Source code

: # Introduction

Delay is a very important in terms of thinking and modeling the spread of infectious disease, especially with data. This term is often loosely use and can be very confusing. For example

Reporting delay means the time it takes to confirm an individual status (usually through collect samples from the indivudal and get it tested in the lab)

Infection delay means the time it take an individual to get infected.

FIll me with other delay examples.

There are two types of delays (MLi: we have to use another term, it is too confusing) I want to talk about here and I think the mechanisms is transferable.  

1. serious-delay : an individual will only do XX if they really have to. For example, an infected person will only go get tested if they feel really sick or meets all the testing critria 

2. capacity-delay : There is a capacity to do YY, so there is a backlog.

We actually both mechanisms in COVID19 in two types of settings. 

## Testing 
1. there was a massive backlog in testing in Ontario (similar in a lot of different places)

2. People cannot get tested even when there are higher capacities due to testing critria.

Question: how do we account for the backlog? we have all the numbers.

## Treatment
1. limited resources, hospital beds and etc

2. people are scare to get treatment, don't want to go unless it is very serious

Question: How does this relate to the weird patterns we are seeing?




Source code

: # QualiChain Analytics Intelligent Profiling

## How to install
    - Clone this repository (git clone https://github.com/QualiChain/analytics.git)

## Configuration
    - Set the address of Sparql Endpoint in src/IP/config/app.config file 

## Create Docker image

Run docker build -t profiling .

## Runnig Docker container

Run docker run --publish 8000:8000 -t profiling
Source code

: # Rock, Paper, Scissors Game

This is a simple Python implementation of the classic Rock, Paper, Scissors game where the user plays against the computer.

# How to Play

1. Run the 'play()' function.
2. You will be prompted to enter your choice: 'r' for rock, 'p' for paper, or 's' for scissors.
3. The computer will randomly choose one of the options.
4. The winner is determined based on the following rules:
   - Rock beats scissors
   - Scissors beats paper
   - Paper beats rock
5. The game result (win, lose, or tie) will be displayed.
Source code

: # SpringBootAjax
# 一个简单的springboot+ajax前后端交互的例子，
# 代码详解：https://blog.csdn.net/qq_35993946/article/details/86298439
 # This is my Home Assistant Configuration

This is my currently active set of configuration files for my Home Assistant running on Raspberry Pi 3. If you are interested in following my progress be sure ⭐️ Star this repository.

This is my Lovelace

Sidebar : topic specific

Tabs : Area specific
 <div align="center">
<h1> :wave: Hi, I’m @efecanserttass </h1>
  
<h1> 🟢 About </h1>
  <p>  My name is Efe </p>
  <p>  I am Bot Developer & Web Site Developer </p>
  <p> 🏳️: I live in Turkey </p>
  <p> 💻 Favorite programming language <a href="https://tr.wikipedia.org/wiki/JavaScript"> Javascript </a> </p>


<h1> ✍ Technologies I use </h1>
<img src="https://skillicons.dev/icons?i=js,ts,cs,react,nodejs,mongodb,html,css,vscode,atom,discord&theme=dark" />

- _Exercise details_
All the entries should be written out again precisely.

- _Completed exercise_
Source code

: # Introduction

Delay is a very important in terms of thinking and modeling the spread of infectious disease, especially with data. This term is often loosely use and can be very confusing. For example

Reporting delay means the time it takes to confirm an individual status (usually through collect samples from the indivudal and get it tested in the lab)

Infection delay means the time it take an individual to get infected.

FIll me with other delay examples.

There are two types of delays (MLi: we have to use another term, it is too confusing) I want to talk about here and I think the mechanisms is transferable.  

1. serious-delay : an individual will only do XX if they really have to. For example, an infected person will only go get tested if they feel really sick or meets all the testing critria 

2. capacity-delay : There is a capacity to do YY, so there is a backlog.

We actually both mechanisms in COVID19 in two types of settings. 

## Testing 
1. there was a massive backlog in testing in Ontario (similar in a lot of different places)

2. People cannot get tested even when there are higher capacities due to testing critria.

Question: how do we account for the backlog? we have all the numbers.

## Treatment
1. limited resources, hospital beds and etc

2. people are scare to get treatment, don't want to go unless it is very serious

Question: How does this relate to the weird patterns we are seeing?




Source code

: # QualiChain Analytics Intelligent Profiling

## How to install
    - Clone this repository (git clone https://github.com/QualiChain/analytics.git)

## Configuration
    - Set the address of Sparql Endpoint in src/IP/config/app.config file 

## Create Docker image

Run docker build -t profiling .

## Runnig Docker container

Run docker run --publish 8000:8000 -t profiling
Source code

: # Rock, Paper, Scissors Game

This is a simple Python implementation of the classic Rock, Paper, Scissors game where the user plays against the computer.

# How to Play

1. Run the 'play()' function.
2. You will be prompted to enter your choice: 'r' for rock, 'p' for paper, or 's' for scissors.
3. The computer will randomly choose one of the options.
4. The winner is determined based on the following rules:
   - Rock beats scissors
   - Scissors beats paper
   - Paper beats rock
5. The game result (win, lose, or tie) will be displayed.
Source code

: # SpringBootAjax
# 一个简单的springboot+ajax前后端交互的例子，
# 代码详解：https://blog.csdn.net/qq_35993946/article/details/86298439
 # This is my Home Assistant Configuration

This is my currently active set of configuration files for my Home Assistant running on Raspberry Pi 3. If you are interested in following my progress be sure ⭐️ Star this repository.

This is my Lovelace

Sidebar : topic specific

Tabs : Area specific
 <div align="center">
<h1> :wave: Hi, I’m @efecanserttass </h1>
  
<h1> 🟢 About </h1>
  <p>  My name is Efe </p>
  <p>  I am Bot Developer & Web Site Developer </p>
  <p> 🏳️: I live in Turkey </p>
  <p> 💻 Favorite programming language <a href="https://tr.wikipedia.org/wiki/JavaScript"> Javascript </a> </p>


<h1> ✍ Technologies I use </h1>
<img src="https://skillicons.dev/icons?i=js,ts,cs,react,nodejs,mongodb,html,css,vscode,atom,discord&theme=dark" />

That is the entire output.